One-step and high-density protein immobilization on epoxysilane-modified silica nanoparticles

Abstract

Silica nanoparticles are most commonly modified with amino-silanes, followed by post-modification activation for protein immobilization. In this work, epoxy-functionalized silica nanoparticles were prepared by modification with glycidyloxypropyl trimethoxysilane (GPTMS) for direct protein immobilization. Silica nanoparticles possessed an average size of 46 nm, but increased to 63 nm after GPTMS modification. Reaction time, reaction temperature and GPTMS content had no significant effect on particle size.
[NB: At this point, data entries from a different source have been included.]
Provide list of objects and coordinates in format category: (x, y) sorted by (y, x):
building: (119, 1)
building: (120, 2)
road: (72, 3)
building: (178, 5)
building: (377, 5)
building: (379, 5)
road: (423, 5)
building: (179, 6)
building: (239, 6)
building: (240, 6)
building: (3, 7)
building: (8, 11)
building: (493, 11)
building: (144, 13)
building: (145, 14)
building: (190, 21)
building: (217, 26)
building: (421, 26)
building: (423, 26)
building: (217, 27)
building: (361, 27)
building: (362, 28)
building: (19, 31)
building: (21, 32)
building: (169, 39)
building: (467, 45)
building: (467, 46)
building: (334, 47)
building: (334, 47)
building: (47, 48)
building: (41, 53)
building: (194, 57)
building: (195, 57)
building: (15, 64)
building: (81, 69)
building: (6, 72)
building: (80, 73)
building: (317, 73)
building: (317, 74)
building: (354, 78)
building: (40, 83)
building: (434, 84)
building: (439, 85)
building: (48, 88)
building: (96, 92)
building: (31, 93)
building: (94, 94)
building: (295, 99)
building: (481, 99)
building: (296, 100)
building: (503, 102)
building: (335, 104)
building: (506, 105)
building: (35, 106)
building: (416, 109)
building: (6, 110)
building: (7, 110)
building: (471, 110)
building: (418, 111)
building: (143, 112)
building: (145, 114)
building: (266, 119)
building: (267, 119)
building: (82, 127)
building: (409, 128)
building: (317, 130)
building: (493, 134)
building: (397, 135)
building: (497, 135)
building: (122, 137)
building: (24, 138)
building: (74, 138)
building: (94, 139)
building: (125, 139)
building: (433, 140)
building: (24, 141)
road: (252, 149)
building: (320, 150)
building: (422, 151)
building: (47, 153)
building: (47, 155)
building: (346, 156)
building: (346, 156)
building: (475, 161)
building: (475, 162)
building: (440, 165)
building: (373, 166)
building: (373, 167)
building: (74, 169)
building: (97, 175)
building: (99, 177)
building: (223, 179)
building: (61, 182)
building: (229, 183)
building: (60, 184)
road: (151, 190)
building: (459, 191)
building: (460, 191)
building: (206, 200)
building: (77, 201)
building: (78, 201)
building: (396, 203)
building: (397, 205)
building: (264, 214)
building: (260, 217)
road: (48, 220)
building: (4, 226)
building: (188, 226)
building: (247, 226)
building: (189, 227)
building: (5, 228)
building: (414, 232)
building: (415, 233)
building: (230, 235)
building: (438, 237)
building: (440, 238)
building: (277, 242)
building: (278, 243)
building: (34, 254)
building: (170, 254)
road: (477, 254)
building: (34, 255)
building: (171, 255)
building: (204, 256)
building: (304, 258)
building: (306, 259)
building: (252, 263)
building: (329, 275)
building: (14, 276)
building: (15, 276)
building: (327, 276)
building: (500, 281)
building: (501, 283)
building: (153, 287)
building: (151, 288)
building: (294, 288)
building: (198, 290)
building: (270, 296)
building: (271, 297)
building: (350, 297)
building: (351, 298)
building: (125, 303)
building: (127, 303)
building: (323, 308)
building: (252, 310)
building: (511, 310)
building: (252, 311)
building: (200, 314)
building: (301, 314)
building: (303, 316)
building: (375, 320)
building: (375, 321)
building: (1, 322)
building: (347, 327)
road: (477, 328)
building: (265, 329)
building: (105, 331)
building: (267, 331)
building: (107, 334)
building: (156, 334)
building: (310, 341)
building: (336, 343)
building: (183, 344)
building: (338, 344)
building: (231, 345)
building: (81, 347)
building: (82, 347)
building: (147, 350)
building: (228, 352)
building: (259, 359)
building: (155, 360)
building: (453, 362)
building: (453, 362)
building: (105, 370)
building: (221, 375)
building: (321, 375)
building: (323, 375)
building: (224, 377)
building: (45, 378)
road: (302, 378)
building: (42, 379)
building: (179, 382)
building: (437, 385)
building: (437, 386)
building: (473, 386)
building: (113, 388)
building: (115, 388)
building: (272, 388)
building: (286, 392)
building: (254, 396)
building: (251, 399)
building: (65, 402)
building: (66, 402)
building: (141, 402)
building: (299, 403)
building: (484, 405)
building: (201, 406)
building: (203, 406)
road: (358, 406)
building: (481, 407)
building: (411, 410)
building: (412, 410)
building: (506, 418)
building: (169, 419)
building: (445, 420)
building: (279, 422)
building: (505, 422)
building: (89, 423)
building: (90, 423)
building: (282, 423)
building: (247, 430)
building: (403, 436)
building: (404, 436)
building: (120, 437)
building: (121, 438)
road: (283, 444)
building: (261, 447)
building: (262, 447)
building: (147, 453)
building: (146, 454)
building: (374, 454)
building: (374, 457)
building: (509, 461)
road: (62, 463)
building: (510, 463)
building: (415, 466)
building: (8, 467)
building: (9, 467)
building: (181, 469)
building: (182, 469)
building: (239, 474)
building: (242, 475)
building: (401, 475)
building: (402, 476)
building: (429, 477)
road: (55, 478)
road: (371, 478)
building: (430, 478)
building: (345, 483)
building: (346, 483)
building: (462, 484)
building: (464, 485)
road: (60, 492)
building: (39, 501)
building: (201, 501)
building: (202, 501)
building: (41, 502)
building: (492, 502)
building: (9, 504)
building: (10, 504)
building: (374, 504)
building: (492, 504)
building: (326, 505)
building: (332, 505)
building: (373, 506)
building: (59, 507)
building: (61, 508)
Zeta potential of SiO2 changed from −26mV to +38mV after modification. Fourier-transformed infrared spectroscopy revealed alkyl C-H bending and stretching bands at 2944 cm−1, 1343 cm−1 and 1465 cm−1, respectively, for the modified nanoparticles. Fluorescein cadaverine was found to bind to GPTMS-modified SiO2, but not to bare SiO2, indicating the chemical reactivity of epoxy groups on the modified nanoparticle with amines. Finally, fluorescently labeled bovine serum albumin (BSA) was used as a model protein to investigate the capacity of epoxy-SiO2 nanoparticles for protein immobilization. The results showed that more proteins were immobilized on the particle with longer reaction time, higher NaCl concentration, lower pH, and less GPTMS content. More importantly, proteins bound to epoxy-SiO2 nanoparticle were highly stable. Under optimized reaction conditions, as much as 25 mg BSA/g nanoparticle was covalently attached to the nanoparticle. The epoxy silane modification of silica nanoparticles offers a reactive surface for one-step and high-density protein immobilization.